CMS Approves First-in-Nation Justice-Involved Reentry Section 1115 Demonstration
Published date | 01 February 2023 |
Subject Matter | Food, Drugs, Healthcare, Life Sciences |
Law Firm | Manatt, Phelps & Phillips LLP |
Author | Kinda Serafi, Virginia E. Morgan and Cindy Mann |
The Big Picture
On January 26, 2023, the Centers for Medicare & Medicaid Services (CMS) approved California's request to amend the California Advancing and Innovating Medi-Cal (CalAIM) Section 1115 demonstration. A centerpiece of the amendment is approval for California Medicaid to provide a targeted set of Medicaid services to youth and adults in state prisons, county jails, and youth correctional facilities for up to 90 days prior to release. By providing reentry services to Medicaid-enrolled individuals who are incarcerated, California aims to build a bridge to community-based care for justice-involved enrollees, offering them services to stabilize their physical and behavioral health conditions and establishing, prior to release, a reentry plan for their community-based care. With this 1115 demonstration, California will directly test and evaluate its expectation that providing targeted reentry services to Medicaid-eligible individuals will increase coverage and continuity of coverage, improve care transitions as individuals reenter the community, and reduce morbidity and mortality for beneficiaries post-release.
California is the first state in the nation to get federal authority to offer a targeted set of Medicaid services to incarcerated beneficiaries. Due to a provision of federal Medicaid law known as the "inmate exclusion," without a waiver, inpatient hospitalcareis the only service that can be covered by Medicaid for individuals considered an "inmate of a public institution."1 CMS' approval allows California to provide targeted services with Medicaid financing.

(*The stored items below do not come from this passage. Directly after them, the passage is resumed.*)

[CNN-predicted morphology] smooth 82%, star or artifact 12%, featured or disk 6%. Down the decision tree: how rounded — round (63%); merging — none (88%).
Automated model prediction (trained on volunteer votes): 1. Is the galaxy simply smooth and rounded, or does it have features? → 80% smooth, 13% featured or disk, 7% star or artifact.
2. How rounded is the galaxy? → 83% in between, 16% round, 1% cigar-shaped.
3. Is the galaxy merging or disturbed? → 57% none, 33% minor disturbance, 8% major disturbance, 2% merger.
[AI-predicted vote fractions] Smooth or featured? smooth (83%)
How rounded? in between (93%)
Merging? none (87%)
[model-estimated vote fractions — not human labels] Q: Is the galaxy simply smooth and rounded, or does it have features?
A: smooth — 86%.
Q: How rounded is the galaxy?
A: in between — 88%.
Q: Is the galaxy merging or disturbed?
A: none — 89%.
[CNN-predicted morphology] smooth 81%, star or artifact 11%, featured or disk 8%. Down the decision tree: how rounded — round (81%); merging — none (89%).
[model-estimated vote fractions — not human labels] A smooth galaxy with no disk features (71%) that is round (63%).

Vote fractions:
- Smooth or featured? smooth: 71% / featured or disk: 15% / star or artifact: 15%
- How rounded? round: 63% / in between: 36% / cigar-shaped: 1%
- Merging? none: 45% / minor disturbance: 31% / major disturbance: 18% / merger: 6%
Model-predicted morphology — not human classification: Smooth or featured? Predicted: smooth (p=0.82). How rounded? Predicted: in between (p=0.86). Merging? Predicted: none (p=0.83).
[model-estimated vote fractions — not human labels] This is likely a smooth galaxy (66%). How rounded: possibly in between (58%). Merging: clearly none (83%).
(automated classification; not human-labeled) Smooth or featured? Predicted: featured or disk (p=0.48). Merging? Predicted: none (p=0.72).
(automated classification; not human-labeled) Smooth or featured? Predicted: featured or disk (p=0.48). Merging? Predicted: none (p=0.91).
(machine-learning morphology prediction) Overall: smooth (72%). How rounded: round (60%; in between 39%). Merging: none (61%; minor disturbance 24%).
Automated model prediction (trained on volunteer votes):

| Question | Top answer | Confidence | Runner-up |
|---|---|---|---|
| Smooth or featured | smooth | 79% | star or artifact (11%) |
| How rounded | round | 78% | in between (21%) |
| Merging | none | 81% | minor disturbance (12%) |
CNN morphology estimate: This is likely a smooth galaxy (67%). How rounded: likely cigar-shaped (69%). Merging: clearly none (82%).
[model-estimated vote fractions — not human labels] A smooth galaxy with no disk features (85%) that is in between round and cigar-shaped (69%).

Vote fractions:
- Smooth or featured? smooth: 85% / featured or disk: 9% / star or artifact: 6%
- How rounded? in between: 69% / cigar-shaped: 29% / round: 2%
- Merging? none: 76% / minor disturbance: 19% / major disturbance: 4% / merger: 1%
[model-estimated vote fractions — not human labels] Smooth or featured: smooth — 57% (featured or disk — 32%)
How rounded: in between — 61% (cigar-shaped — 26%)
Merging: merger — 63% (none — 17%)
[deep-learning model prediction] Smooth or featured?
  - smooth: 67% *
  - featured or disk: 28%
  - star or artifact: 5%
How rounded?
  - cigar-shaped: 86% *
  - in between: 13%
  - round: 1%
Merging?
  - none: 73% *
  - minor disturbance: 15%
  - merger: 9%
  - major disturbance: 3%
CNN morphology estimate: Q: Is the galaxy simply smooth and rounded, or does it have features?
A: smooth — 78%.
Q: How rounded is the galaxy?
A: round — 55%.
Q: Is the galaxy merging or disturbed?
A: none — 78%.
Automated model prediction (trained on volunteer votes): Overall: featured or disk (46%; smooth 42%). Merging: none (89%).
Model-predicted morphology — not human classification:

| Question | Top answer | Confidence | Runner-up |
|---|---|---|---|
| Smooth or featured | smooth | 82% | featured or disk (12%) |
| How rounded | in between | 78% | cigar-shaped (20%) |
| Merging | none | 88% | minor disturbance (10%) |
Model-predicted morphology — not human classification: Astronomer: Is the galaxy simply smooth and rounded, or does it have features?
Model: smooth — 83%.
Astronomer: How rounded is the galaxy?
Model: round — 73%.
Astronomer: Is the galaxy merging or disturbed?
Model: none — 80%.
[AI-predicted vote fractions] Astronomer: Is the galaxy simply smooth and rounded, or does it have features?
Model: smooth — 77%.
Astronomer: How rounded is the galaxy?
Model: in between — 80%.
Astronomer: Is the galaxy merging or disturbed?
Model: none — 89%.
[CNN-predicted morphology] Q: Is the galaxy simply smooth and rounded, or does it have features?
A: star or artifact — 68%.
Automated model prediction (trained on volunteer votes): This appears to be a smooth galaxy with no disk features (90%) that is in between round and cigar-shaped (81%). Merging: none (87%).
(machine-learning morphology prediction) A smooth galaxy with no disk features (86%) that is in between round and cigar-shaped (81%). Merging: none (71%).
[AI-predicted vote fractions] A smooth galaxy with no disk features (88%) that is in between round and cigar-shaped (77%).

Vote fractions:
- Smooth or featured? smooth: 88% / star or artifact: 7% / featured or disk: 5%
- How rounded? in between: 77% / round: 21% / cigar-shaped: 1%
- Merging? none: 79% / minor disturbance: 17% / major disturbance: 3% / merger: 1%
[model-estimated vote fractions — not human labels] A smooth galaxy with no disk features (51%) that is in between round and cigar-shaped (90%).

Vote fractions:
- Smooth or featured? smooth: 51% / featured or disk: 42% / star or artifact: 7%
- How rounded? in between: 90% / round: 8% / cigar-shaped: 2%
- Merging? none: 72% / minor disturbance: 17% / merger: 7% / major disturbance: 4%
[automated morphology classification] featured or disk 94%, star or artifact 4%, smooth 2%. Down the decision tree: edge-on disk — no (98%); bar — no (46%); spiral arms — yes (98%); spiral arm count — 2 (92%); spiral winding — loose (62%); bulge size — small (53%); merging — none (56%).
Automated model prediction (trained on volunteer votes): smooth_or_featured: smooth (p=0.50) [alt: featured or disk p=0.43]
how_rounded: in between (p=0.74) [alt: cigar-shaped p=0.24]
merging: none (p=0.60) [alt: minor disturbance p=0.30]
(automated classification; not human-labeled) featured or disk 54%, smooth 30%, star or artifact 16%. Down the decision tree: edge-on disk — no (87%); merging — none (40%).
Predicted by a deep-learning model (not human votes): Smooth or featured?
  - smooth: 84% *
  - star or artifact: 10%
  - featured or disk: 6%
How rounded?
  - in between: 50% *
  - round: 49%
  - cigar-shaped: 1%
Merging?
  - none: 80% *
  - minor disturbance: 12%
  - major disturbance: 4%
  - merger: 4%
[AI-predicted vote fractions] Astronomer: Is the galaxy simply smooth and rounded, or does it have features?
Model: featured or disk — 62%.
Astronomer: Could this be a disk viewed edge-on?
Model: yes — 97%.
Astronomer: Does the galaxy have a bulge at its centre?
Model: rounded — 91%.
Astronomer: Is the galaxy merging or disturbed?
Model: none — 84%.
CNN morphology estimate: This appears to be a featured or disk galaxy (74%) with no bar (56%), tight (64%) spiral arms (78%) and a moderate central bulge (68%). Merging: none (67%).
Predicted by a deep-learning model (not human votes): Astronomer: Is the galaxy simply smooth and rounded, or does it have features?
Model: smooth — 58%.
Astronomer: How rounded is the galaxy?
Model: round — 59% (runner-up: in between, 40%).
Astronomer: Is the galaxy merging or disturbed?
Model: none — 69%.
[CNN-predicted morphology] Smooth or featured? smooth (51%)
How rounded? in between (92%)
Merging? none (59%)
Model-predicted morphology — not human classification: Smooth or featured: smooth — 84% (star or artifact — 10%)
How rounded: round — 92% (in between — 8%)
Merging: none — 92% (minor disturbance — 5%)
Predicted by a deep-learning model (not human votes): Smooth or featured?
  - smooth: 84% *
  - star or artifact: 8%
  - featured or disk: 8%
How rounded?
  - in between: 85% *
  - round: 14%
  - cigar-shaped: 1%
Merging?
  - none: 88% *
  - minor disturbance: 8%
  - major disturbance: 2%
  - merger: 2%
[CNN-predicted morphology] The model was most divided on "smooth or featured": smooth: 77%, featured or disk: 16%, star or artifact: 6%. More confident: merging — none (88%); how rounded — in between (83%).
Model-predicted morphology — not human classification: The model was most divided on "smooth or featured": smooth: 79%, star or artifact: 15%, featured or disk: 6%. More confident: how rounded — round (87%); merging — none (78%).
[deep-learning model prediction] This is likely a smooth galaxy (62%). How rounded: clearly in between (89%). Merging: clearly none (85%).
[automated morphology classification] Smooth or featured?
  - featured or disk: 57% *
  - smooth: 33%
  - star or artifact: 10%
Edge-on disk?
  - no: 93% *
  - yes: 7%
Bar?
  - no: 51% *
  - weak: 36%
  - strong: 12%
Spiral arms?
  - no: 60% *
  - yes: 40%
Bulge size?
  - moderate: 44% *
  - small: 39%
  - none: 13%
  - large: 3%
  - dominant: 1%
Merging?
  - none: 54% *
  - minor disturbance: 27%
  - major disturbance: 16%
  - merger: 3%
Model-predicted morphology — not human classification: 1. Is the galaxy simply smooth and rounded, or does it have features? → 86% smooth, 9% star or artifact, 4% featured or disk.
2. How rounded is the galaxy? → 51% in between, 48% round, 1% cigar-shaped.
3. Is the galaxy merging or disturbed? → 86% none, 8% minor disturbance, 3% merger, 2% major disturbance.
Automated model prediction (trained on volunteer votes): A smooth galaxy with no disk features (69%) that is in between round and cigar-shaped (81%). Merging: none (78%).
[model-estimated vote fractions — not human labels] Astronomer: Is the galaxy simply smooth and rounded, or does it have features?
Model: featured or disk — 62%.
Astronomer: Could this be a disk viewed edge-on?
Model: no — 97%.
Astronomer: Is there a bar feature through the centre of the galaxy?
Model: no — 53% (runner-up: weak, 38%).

The majority of incarcerated individuals in Medicaid expansion states would be eligible for Medicaid if not for their incarcerated status. As part of the special terms and conditions (STCs) of California's demonstration approval the state has also committed to set up a process to ensure that individuals in the carceral setting have an opportunity to apply for Medicaid prior to release. Without Medicaid coverage and a standard process to connect justice-involved beneficiaries to community-based providers upon release, many individuals lose access to the health care services they received while they were incarcerated, leading to disproportionately higher rates of physical and behavioral health diagnoses and higher risks of injury or death when compared with people who have never been incarcerated.